Note that I've made the following changes:

1. Fixed the timestamp to meet their version of the ISO 8601 format
2. Added in the path to the URI requested
3. Changed the user agent to one not banned by the server
4. Dumped the entire error page so you can see why it was forbidden (which directly led me to fix number 3)

I was messing with this too. Couple questions/considerations.

/products has no signature/request requirements. It responds with full data successfully with a bare GET.

Their spec says two things about dates. All timestamp are returned in ISO8601 format in UTC with fields ending in postfix _at. Example: "created_at": "2015-07-01T00:55:47Z" but also The CB-ACCESS-TIMESTAMP header MUST be number of seconds since Unix Epoch. When I change your code to try /user instead of /products this is the response–

{"message":"invalid timestamp"}
[download]

Good spot! I'm not even passingly familiar with this particular API so only skimmed enough of the docs to spot potential problems. I'm sure ownlifeful will know more about what is actually required.

Backing out my timestamp changes and trying /user as the path I now get

{"message":"Invalid API Key"}

which could just be because the key isn't allowed access to that path or the key is incorrect or badly manipulated or ...

Hopefully this gives ownlifeful something to go on, anyway.

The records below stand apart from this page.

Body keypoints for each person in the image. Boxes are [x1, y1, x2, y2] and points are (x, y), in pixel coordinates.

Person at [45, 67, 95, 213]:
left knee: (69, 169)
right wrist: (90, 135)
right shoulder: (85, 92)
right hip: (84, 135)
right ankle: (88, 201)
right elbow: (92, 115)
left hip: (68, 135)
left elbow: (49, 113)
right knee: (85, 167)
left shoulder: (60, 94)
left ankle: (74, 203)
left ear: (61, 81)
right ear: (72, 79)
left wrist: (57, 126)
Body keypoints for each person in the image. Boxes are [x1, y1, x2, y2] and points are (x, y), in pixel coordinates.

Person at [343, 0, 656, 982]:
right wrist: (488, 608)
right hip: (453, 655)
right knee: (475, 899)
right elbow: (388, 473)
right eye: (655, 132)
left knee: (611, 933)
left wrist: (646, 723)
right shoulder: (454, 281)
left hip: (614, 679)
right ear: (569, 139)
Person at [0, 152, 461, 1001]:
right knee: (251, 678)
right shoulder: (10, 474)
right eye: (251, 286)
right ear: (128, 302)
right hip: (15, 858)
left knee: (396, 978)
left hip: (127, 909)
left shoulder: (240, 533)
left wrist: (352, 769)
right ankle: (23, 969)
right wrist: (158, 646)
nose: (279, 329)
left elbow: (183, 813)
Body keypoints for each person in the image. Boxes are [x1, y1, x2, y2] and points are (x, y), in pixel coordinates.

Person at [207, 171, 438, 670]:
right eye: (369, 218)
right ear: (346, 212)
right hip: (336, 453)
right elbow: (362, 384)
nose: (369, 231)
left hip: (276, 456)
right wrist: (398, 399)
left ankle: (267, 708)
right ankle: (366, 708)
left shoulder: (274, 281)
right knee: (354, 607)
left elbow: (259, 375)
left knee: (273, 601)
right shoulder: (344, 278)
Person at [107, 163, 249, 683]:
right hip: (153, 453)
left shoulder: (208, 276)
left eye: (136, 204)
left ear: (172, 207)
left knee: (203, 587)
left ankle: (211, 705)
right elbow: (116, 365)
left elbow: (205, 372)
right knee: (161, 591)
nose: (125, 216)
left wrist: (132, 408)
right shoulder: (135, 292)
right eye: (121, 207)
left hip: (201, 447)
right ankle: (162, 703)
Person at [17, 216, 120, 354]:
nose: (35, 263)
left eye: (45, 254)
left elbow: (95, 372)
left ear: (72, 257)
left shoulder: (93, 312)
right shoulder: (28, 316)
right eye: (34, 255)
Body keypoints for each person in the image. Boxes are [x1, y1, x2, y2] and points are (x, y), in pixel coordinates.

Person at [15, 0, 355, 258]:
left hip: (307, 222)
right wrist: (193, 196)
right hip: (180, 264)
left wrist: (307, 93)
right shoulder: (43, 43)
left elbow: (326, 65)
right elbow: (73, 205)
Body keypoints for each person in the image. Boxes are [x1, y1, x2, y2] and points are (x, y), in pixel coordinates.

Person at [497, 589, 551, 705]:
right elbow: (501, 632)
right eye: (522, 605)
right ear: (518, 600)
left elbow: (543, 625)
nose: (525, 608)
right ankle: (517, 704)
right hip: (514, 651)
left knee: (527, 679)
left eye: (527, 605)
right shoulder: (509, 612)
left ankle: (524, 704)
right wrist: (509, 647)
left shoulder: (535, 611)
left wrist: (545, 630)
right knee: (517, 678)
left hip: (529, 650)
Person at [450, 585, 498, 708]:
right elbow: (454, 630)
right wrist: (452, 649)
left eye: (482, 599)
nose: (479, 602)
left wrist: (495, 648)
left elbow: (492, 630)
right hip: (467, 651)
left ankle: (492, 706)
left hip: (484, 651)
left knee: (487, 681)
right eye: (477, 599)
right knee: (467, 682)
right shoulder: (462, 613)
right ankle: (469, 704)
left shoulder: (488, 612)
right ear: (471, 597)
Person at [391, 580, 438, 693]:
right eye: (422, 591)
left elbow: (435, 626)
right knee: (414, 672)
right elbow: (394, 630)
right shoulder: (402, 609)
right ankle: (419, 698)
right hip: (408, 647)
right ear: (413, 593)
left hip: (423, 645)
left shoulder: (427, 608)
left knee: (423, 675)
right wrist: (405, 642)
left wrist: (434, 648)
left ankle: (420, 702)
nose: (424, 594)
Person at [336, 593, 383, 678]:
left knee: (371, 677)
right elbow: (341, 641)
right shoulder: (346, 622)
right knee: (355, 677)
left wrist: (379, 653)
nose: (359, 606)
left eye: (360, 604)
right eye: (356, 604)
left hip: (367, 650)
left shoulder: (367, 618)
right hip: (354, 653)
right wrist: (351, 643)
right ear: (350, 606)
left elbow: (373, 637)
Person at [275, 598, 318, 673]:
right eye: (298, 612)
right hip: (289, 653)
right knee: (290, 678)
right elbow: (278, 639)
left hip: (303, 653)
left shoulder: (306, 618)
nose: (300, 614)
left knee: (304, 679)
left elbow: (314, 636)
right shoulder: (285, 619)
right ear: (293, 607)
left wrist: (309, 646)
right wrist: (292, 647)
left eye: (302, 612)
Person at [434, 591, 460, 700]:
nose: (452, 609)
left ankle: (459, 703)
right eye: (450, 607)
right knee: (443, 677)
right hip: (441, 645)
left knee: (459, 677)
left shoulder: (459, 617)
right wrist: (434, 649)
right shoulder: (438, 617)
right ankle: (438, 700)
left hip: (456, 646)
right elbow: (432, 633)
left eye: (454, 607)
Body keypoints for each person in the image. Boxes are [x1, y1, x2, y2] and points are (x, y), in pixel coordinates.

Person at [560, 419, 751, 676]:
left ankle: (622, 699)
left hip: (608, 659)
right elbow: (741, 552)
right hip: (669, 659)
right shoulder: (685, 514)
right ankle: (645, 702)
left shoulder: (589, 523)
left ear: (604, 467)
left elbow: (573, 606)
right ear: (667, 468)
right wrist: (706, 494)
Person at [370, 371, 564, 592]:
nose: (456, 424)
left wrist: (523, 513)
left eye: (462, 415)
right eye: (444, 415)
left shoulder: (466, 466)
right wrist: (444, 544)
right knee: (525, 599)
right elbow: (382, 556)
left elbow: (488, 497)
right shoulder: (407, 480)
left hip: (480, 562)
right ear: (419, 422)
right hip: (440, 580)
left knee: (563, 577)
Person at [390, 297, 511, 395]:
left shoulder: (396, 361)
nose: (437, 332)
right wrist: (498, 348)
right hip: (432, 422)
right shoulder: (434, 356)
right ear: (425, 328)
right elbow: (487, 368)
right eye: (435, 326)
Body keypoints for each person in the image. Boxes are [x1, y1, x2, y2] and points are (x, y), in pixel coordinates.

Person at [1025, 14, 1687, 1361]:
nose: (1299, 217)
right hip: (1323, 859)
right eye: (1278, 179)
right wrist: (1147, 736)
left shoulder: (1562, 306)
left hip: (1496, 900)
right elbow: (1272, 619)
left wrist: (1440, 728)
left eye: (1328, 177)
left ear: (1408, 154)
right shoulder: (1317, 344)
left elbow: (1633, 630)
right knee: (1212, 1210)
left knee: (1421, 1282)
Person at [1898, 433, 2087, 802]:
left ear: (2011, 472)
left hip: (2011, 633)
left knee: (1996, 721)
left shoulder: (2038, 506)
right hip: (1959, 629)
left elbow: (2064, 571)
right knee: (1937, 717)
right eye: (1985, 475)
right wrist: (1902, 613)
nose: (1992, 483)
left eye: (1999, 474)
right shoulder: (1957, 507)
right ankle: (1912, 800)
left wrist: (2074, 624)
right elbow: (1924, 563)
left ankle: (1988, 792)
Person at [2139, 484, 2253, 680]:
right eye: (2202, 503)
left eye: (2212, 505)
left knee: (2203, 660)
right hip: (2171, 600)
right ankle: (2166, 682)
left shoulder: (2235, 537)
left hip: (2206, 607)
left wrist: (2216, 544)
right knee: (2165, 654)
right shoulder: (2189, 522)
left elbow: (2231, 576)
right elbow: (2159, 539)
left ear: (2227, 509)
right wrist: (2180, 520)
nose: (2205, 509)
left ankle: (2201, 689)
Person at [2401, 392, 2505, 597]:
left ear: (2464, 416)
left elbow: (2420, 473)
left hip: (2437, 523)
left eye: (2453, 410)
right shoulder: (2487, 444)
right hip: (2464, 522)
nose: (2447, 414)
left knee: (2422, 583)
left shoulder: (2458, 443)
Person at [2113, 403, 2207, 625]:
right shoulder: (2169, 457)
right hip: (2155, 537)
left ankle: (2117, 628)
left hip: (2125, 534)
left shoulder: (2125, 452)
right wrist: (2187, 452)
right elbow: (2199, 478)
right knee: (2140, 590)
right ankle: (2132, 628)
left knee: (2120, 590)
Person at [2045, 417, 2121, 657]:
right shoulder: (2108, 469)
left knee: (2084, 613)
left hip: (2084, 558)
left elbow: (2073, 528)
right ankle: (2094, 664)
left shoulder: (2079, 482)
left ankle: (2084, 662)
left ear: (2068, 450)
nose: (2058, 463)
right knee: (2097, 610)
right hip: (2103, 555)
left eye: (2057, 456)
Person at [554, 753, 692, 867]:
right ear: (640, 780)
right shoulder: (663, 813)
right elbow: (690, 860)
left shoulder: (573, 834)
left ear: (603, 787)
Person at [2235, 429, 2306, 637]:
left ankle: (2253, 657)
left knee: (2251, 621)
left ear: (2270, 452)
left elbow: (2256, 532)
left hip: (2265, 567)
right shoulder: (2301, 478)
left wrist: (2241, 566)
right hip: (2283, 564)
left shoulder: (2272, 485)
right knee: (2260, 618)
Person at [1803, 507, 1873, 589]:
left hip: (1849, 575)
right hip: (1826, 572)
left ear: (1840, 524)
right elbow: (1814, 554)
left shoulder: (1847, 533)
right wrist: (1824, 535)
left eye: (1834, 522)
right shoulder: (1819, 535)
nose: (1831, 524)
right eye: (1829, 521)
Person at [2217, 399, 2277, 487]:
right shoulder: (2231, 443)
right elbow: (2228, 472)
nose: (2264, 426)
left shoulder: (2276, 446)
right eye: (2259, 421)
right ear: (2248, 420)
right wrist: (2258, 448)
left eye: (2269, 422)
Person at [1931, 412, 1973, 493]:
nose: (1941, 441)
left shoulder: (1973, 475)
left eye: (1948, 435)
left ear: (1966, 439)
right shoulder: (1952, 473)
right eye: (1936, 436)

Thank you! You sure fixed it. I did look at the full response, but it never occurred to me that particular user-agents would be banned.

They seem to be all over the map with their docs. One section, for example, says they have no sandbox. Others give two different URIs from which you're using, neither of which respond/exist. There seems to be some split between the pro and regular interfaces.

I got code to work with the non-pro(?) production interface on v2; a couple of the details are different (no passphrase, signature is hex instead of base64). My code is quite involved though and I'm not comfortable posting it (yet). If I have time I may try to sort it out but their docs are frustrating to the point of being fairly discouraging.

"their docs are frustrating to the point of being fairly discouraging."

I've experienced this also, the 'fast paced' world of cryptocurrency has it's drawbacks in terms of testing, documentation and quality :P

If that's your real key and secret, you should change them immediately on coinbase and edit your post to show only placeholders like {api_key} and {secret}.

It's the real key and secret for the Sandbox environment.